Hmmm, he is his mother’s son, yes?
…And the title of this post feels a bit off, no? It occurred to me after watching Joy Luck Club with Daughter tonight, because these stories are all about reconciliation. “Never too late,” in this context, refers to relationship repair. These movies focus on family relationships, and those between, within, and across cultures. When we are seeking, or at least willing, we can always connect, and reconnect, even after rupture.
It’s not easy. Ruptures occur for valid reasons, often from deep hurt on all sides, also often commited unintentionally. We armor up to protect from getting hurt again, thickening skin, forming callouses, blunting sensations of and sensitivity to closeness and vulnerability. That protection costs us, though, sometimes much more than we realize.
This potential for repair could be infinite, no? …Even when we honestly cannot imagine it. We readily endorse efforts to reconcile between estranged family members, partners, and close friends. These relationships matter concretely; they form our core social circles and daily interactions. But we can zoom out, too, and look for ways to repair collective ruptures across social tribes, ideologies, ethnicities and cultures–the people and groups whom we too easily, if unknowingly, conceive as abstractions rather than real, flesh and blood human beings whom we can know–people with feelings, goals, and the same needs as we have ourselves.

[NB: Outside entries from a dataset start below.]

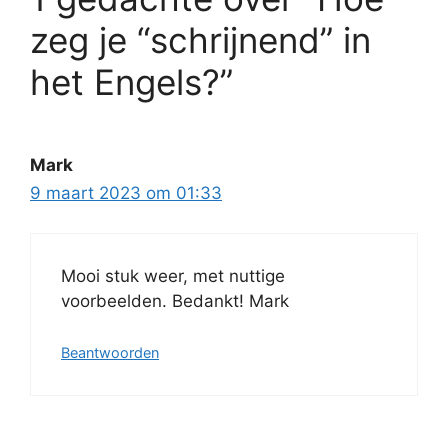
zeg je “schrijnend” in
het Engels?”
Mark
9 maart 2023 om 01:33
Mooi stuk weer, met nuttige
voorbeelden. Bedankt! Mark
Beantwoorden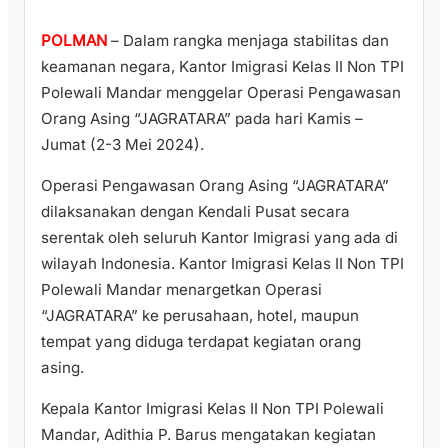
POLMAN
– Dalam rangka menjaga stabilitas dan
keamanan negara, Kantor Imigrasi Kelas II Non TPI
Polewali Mandar menggelar Operasi Pengawasan
Orang Asing “JAGRATARA” pada hari Kamis –
Jumat (2-3 Mei 2024).
Operasi Pengawasan Orang Asing “JAGRATARA”
dilaksanakan dengan Kendali Pusat secara
serentak oleh seluruh Kantor Imigrasi yang ada di
wilayah Indonesia. Kantor Imigrasi Kelas II Non TPI
Polewali Mandar menargetkan Operasi
“JAGRATARA” ke perusahaan, hotel, maupun
tempat yang diduga terdapat kegiatan orang
asing.
Kepala Kantor Imigrasi Kelas II Non TPI Polewali
Mandar, Adithia P. Barus mengatakan kegiatan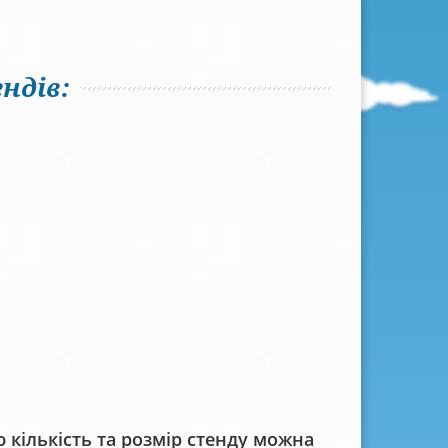
ндів:
кількість та розмір стенду можна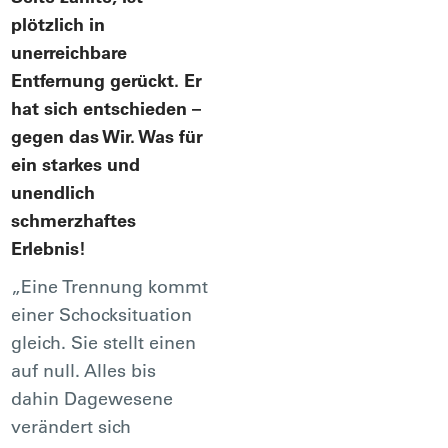
plötzlich in
unerreichbare
Entfernung gerückt. Er
hat sich entschieden –
gegen das Wir. Was für
ein starkes und
unendlich
schmerzhaftes
Erlebnis!
„Eine Trennung kommt
einer Schocksituation
gleich. Sie stellt einen
auf null. Alles bis
dahin Dagewesene
verändert sich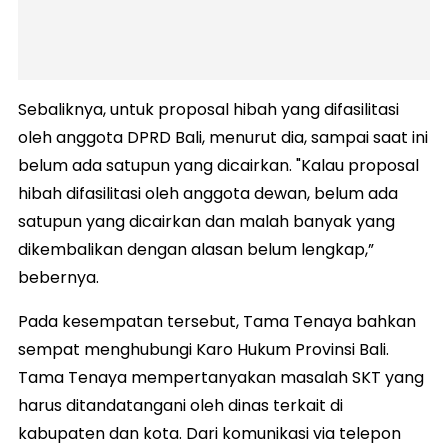
Sebaliknya, untuk proposal hibah yang difasilitasi
oleh anggota DPRD Bali, menurut dia, sampai saat ini
belum ada satupun yang dicairkan. "Kalau proposal
hibah difasilitasi oleh anggota dewan, belum ada
satupun yang dicairkan dan malah banyak yang
dikembalikan dengan alasan belum lengkap,”
bebernya.
Pada kesempatan tersebut, Tama Tenaya bahkan
sempat menghubungi Karo Hukum Provinsi Bali.
Tama Tenaya mempertanyakan masalah SKT yang
harus ditandatangani oleh dinas terkait di
kabupaten dan kota. Dari komunikasi via telepon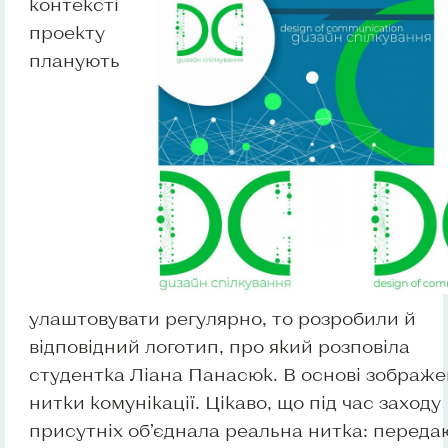
контексті
проекту
планують
улаштовувати регулярно, то розробили й
відповідний логотип, про який розповіла
студентка Ліана Панасюк. В основі зображе
нитки комунікації. Цікаво, що під час заходу
присутніх об’єднала реальна нитка: переда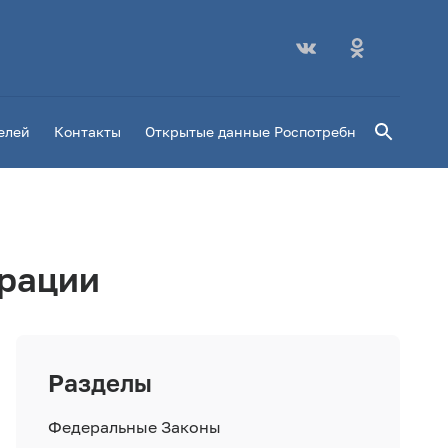
Поиск
елей
Контакты
Открытые данные Роспотребнадзора
Пл
ерации
Разделы
Федеральные Законы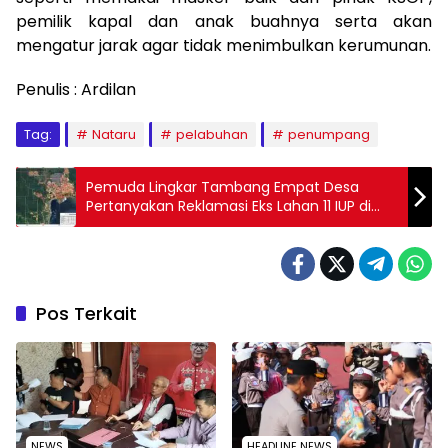
pemilik kapal dan anak buahnya serta akan
mengatur jarak agar tidak menimbulkan kerumunan.
Penulis : Ardilan
Tag:
Nataru
pelabuhan
penumpang
Pemuda Lingkar Tambang Empat Desa
Pertanyakan Reklamasi Eks Lahan 11 IUP di
Konut
Pos Terkait
NEWS
HEADLINE NEWS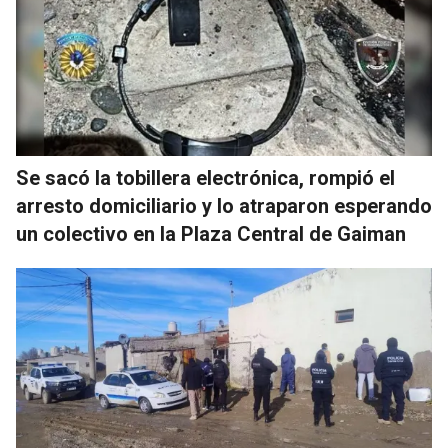
Se sacó la tobillera electrónica, rompió el
arresto domiciliario y lo atraparon esperando
un colectivo en la Plaza Central de Gaiman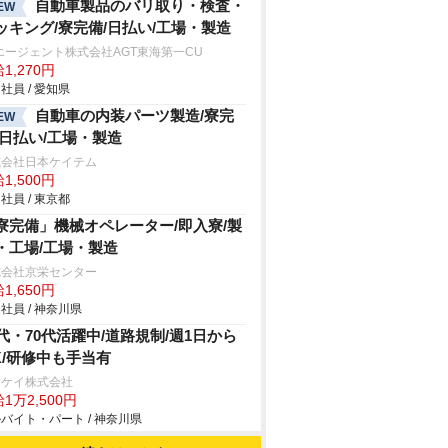
自動車製品のバリ取り・検査・
EW
ッキング/寮完備/日払い/工場・製造
エージェント株式会社AGT東海第一CU
1,270円
社員 / 愛知県
自動車の内装パーツ製造/寮完
EW
/日払い/工場・製造
式会社日本ケイテム
1,500円
社員 / 東京都
寮完備」機械オペレーター/即入寮/製
・工場/工場・製造
式会社京栄センター
1,650円
社員 / 神奈川県
0代・70代活躍中/道路規制/週1日から
K/研修中も手当有
イケイ株式会社
1万2,500円
バイト・パート / 神奈川県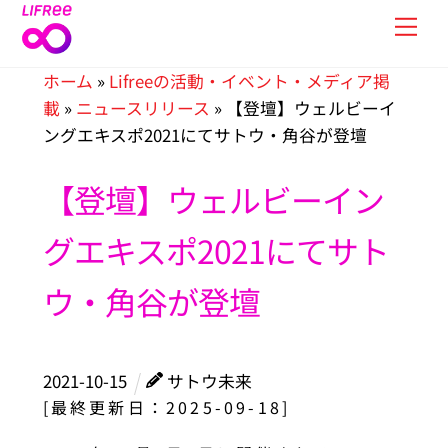
Skip
Men
to
content
ホーム
»
Lifreeの活動・イベント・メディア掲
載
»
ニュースリリース
»
【登壇】ウェルビーイ
ングエキスポ2021にてサトウ・角谷が登壇
【登壇】ウェルビーイン
グエキスポ2021にてサト
ウ・角谷が登壇
2021
-
10
-
15
サトウ未来
[最終更新日：2025-09-18]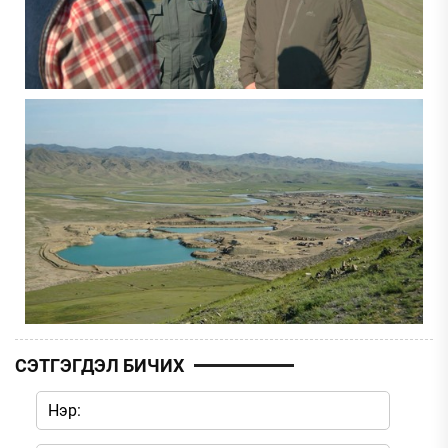
СЭТГЭГДЭЛ БИЧИХ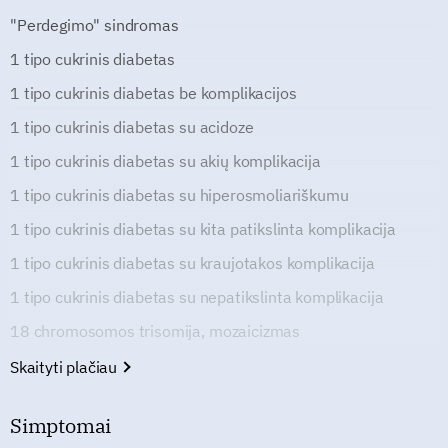
"Perdegimo" sindromas
1 tipo cukrinis diabetas
1 tipo cukrinis diabetas be komplikacijos
1 tipo cukrinis diabetas su acidoze
1 tipo cukrinis diabetas su akių komplikacija
1 tipo cukrinis diabetas su hiperosmoliariškumu
1 tipo cukrinis diabetas su kita patikslinta komplikacija
1 tipo cukrinis diabetas su kraujotakos komplikacija
1 tipo cukrinis diabetas su nepatikslinta komplikacija
18 chromosomos trisomija, mozaicizmas
Skaityti plačiau
Simptomai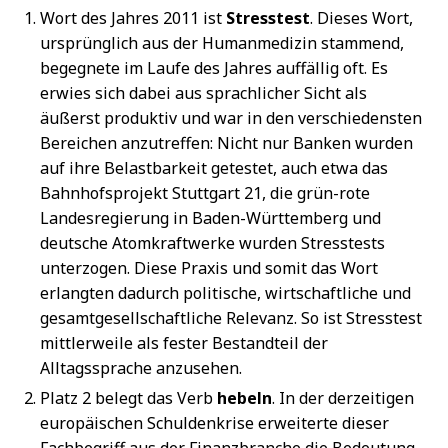
Wort des Jahres 2011 ist
Stresstest
. Dieses Wort,
ursprünglich aus der Humanmedizin stammend,
begegnete im Laufe des Jahres auffällig oft. Es
erwies sich dabei aus sprachlicher Sicht als
äußerst produktiv und war in den verschiedensten
Bereichen anzutreffen: Nicht nur Banken wurden
auf ihre Belastbarkeit getestet, auch etwa das
Bahnhofsprojekt Stuttgart 21, die grün-rote
Landesregierung in Baden-Württemberg und
deutsche Atomkraftwerke wurden Stresstests
unterzogen. Diese Praxis und somit das Wort
erlangten dadurch politische, wirtschaftliche und
gesamtgesellschaftliche Relevanz. So ist Stresstest
mittlerweile als fester Bestandteil der
Alltagssprache anzusehen.
Platz 2 belegt das Verb
hebeln
. In der derzeitigen
europäischen Schuldenkrise erweiterte dieser
Fachbegriff aus der Finanzbranche die Bedeutung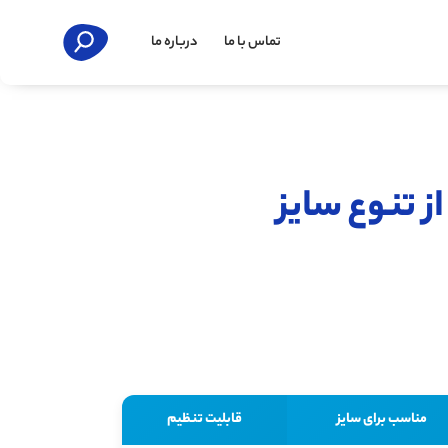
تماس با ما
درباره ما
ز تنوع سایز
مناسب برای سایز
قابلیت تنظیم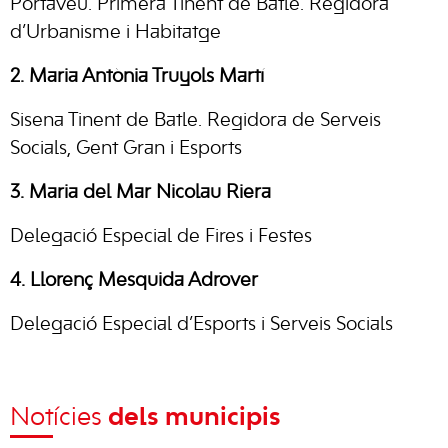
Portaveu. Primera Tinent de Batle. Regidora
d’Urbanisme i Habitatge
2. Maria Antònia Truyols Martí
Sisena Tinent de Batle. Regidora de Serveis
Socials, Gent Gran i Esports
3. Maria del Mar Nicolau Riera
Delegació Especial de Fires i Festes
4. Llorenç Mesquida Adrover
Delegació Especial d’Esports i Serveis Socials
Notícies
dels municipis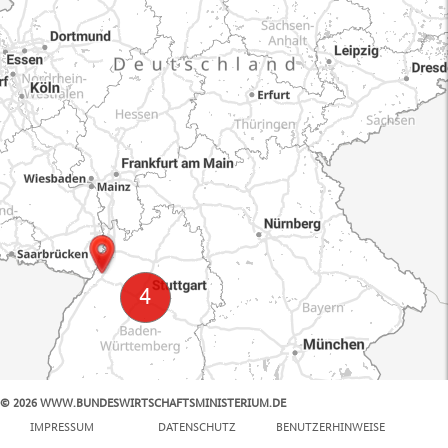
© 2026 WWW.BUNDESWIRTSCHAFTSMINISTERIUM.DE
100 km
IMPRESSUM
DATENSCHUTZ
BENUTZERHINWEISE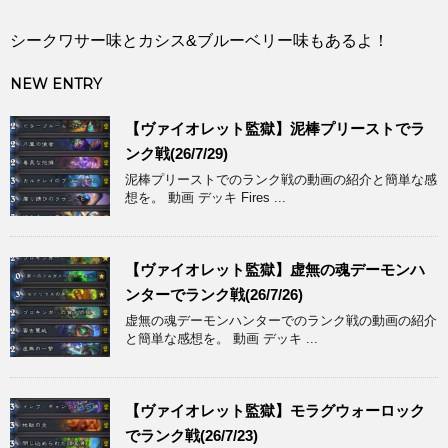
シークワサー味とカシス&ブルーベリー味もあるよ！
NEW ENTRY
【ヴァイオレット監獄】泥棒プリーストでラ
ンク戦(26/7/29)
泥棒プリーストでのランク戦の動画の紹介と簡単な感
想を。 動画 デッキ Fires ...
【ヴァイオレット監獄】虚無の魂デーモンハ
ンターでランク戦(26/7/26)
虚無の魂デーモンハンターでのランク戦の動画の紹介
と簡単な感想を。 動画 デッキ ...
【ヴァイオレット監獄】モラグウォーロック
でランク戦(26/7/23)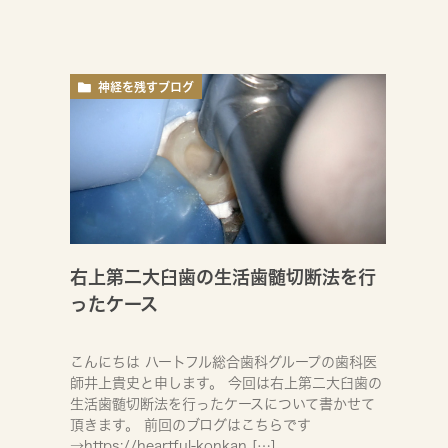
神経を残すブログ
右上第二大臼歯の生活歯髄切断法を行
ったケース
こんにちは ハートフル総合歯科グループの歯科医
師井上貴史と申します。 今回は右上第二大臼歯の
生活歯髄切断法を行ったケースについて書かせて
頂きます。 前回のブログはこちらです
→https://heartful-konkan […]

I think it is always possible to repair, to heal, to get to peace in hard relationships, even if it’s only one-sided and often different from how we plan or imagine. It’s up to each of us to resolve for ourselves, and if we can enroll our counterparts, even better. I imagine this aligns with Viktor Frankl’s philosophy, though I have yet to read his work first hand. Sometimes we aren’t willing to invest, to tolerate and pay the emotional risks and costs, respectively. It’s an intentional choice, like so many things in life. Most of the time, though, especially if we have support, I think it’s worth the effort.